Para quienes vivimos en las lejanas pampas de sudamerica, Rumania es un exotico y lejano pais del que poco o nada sabemos. Quien conoce 5 personajes rumanos de la historia, de cualquier ambito?
Yo solo oi hablar de Ceausescu , de los tenistas Nastase y Tiriac, del exquisito futbolista Hagi ( nos vacuno en el mundial de USA) y del archifamoso conde Dracula, que no era conde ni se llamaba Dracula. Parece que este muchacho no era precisamente un pacifista.

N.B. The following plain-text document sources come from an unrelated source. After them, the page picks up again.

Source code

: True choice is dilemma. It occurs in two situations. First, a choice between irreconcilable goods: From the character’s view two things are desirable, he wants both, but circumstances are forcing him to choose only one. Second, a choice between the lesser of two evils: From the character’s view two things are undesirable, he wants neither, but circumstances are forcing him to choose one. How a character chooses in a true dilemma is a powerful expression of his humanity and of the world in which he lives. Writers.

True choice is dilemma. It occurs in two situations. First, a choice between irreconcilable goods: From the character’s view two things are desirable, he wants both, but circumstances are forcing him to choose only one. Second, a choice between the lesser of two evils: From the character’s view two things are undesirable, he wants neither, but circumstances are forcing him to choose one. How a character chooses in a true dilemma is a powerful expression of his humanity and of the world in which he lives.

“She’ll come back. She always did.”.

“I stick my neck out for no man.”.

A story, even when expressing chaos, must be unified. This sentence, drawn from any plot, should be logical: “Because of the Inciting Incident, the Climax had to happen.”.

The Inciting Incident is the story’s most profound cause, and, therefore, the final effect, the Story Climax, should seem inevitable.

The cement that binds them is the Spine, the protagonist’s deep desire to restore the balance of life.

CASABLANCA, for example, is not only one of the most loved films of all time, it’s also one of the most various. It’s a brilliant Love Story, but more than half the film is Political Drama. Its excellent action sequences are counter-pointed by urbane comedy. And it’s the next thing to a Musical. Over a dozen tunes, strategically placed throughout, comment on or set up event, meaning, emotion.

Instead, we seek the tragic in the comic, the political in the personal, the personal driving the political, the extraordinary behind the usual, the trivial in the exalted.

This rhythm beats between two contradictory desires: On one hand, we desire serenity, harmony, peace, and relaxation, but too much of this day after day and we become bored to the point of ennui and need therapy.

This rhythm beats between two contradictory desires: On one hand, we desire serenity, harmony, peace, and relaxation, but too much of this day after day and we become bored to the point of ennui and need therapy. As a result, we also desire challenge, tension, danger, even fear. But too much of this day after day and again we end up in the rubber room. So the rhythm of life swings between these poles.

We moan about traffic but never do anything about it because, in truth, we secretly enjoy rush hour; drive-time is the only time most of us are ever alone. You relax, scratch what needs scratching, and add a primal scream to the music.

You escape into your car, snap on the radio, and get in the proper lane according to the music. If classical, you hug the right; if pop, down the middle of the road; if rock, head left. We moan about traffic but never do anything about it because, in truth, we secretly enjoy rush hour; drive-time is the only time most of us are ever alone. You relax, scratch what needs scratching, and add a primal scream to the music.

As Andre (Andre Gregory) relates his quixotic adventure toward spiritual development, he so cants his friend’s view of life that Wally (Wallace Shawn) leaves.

Fue un reyezuelo local muy sanguinario, que no tenia piedad con sus derrotados ni con sus opositores, de nombre Vlad.
Su padre, habia pertenecido no se porque enjuague extrano, a la orden de los Dragones, unos “caballeros” bastante aguerridos y propensos a pelearse por cualquier motivo religioso o de poder.
Ocurre que dragon, en rumano se dice drac, y de ahi tomo el ingles Bram Stoker ( escritor) los elementos para armar su novela “Dracula”. El castillo original, el posta, de esa familia esta aqui, en Bucarest ( en realidad solo quedan ruinas de el, y un modesto busto del quia este, Vlad), pero la imaginacion de Stoker, y las agencias de turismo local, han generado la idea del castillo de Dracula, en la misteriosa transilvania, tras los Carpatos, a 180 km. de Bucarest.
Hacia alla van, ( y yo ire tambien cuando termine con las clases aqui) muchos turistas camara en mano a sacarse fotos en el “ Castillo de Dracula”, a comprar alguna pelotudez como remeras con la cara del conde, o tenebrosos vampiros, solo falta que vendan colmillos de plastico con la punta manchado de rojo. ( Dicho sea de paso: En la “refinada y concheta” Francia, yo he visto, en Arles, pueblito donde trabajo y vivio Van Gogh, venderle a los turistas todas las huevadas que el merchandising provee, incluyendo unas orejas de plastico ensangrentadas, como homenaje al pintor holandes, que tal?)
El tema es que el bueno de Vlad, debe estar en su tumba riendose de los gansos que en procesion vamos a ver el castillo que no es, de un conde que no fue, en una region que tampoco es, buscando las historias de vampiros que jamas existieron.
Como dijera Aquiles Fabregat: “La inteligencia humana es limitada, pero la estupidez no tiene limites”












1 comment:

Carley said...

Transilvania, la noche se encapota,
se barnizan de nieve los abetos,
una sombra de aspecto recoleto
se desplaza en la sombras y complota;
Desde un piano de cola contrahecho
se escuchan replicar sentidas notas,
lleva el ritmo en la punta de las botas,
mientras sangra la estaca junto al pecho.
Un murmullo de pájaros cautivos
lo devuelve al infierno de los vivos
y una lágrima enluta su mejilla;
“Cansado de ser Conde y ser Vampiro,
una noche cualquiera me las piro,
a asolearme en las playas de Sevilla"

Desde los pagos de la 31, un fuerte abrazo para ambos.